Supporters of privatization, including State Rep. Linda Miller, R-Bettendorf, believe that moving to managed care will help make Medicaid members healthier, fit individuals’ needs, save money through efficient management and provide greater predictability in state budgeting. Medicaid spending grew from $2.6 billion for Fiscal Year 2007 to $5 billion for Fiscal Year 2017, she said. The federal government funds 55 percent and the state, 45 percent.

Medicaid is the second-largest expense in the state budget (22 percent), just behind education, she noted. However, much of the growth in numbers can be attributed to the inclusion of previously uninsured children and adults in Medicaid as a result of the Affordable Care Act. Access to affordable health care meets a basic human right, as our church calls for.

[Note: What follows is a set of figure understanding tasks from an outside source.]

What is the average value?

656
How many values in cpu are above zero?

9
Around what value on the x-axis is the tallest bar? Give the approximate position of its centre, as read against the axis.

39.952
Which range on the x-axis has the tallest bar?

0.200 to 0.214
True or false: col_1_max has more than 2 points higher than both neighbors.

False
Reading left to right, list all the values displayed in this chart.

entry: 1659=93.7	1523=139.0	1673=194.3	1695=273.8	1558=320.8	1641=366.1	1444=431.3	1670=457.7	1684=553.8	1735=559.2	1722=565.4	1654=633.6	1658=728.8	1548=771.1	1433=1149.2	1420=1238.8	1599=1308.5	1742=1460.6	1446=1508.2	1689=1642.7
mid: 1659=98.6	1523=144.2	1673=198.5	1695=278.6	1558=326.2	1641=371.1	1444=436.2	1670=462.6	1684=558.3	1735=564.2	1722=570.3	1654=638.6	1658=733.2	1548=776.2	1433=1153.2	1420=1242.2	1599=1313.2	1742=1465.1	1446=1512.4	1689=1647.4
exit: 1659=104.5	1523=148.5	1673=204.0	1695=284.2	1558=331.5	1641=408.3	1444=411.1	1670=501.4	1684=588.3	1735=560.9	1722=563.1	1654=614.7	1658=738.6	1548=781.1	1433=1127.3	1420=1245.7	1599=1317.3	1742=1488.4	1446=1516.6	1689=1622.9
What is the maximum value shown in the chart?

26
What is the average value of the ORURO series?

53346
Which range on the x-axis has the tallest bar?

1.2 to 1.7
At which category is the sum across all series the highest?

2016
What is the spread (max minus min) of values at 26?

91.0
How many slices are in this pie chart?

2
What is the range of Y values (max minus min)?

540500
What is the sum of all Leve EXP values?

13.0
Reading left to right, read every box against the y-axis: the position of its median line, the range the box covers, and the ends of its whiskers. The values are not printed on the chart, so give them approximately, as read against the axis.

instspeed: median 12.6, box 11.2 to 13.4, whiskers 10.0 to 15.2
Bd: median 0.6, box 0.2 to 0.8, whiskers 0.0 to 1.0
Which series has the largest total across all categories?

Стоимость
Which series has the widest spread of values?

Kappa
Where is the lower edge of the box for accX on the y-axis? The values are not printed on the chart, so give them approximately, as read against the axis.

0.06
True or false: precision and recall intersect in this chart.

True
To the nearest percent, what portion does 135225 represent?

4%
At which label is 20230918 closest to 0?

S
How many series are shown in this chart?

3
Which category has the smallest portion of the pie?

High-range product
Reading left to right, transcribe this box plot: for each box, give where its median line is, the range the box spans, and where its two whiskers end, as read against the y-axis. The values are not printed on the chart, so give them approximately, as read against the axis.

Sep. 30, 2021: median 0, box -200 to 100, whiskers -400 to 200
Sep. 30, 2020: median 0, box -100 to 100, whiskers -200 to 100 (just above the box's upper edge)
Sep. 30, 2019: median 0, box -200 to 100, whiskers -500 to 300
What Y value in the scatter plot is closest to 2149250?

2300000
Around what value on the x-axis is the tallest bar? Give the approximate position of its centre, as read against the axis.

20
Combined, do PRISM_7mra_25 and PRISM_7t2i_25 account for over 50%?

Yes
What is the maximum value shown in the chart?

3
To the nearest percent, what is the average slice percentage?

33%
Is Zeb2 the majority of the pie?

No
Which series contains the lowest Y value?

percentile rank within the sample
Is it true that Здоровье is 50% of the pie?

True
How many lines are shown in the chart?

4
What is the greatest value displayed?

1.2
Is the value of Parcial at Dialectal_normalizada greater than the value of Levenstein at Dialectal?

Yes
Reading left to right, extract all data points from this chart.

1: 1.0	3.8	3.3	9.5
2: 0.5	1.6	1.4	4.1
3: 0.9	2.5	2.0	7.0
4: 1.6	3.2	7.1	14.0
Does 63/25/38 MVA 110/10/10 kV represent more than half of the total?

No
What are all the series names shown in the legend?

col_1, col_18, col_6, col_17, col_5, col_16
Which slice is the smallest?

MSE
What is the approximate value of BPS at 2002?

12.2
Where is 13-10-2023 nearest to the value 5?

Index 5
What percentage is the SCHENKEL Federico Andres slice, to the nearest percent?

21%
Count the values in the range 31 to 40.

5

“Despite the dramatic growth in spending and coverage, health care has not improved,” Miller says. She notes that the existing system doesn’t reward preventative care, but rather hospitalization. The governor’s sense of urgency in moving to managed care doesn’t serve the common good.

The federal government made that clear on Dec. 17 when it delayed permission to implement Medicaid privatization on Jan. 1. In fact, the Centers for Medicare and Medicaid Services (CMS) stated that a transition on Jan. 1 “would risk serious disruptions in care for Iowa Medicaid beneficiaries.” A target date of March 1 was set for Iowa to begin managed care.

A Jan. 25 hearing of the Health and Human Services Budget Subcommittee convinced some lawmakers that Iowa will not be ready for privatization March 1, which prompted the letter to President Obama. The Senate Democrats call for replacement of the privatization proposal with what they describe as a return to Iowa’s focus on rewarding improved patient outcomes, increasing access to care and delivery efficiencies. But that’s what Miller said the managed care system would provide.

Our state lawmakers should be good stewards of the financial resources with which we entrust them. Miller says the old Medicaid system wasn’t perfect. Duplication and ineffective communication were among the challenges. The letter-writing senators disagree, saying that Gov. Branstad took one of the nation’s best Medicaid systems and created an unworkable mess. Lawmakers need to come together to straighten things out.

The Iowa Legislature should resurrect Senate File 452, a bill that would provide legislative involvement and oversight of Medicaid. The Senate passed the bill in 2015, but the House didn’t take it up. Establishment of an oversight committee would ensure that Iowa’s health care delivery system provides whole-person, patient-centered and family–centered care while moving toward a value and risk-based model for reimbursement. Contact your legislators, and urge them to take up and support the oversight bill, now! The train is loaded with precious cargo. We call that the common good.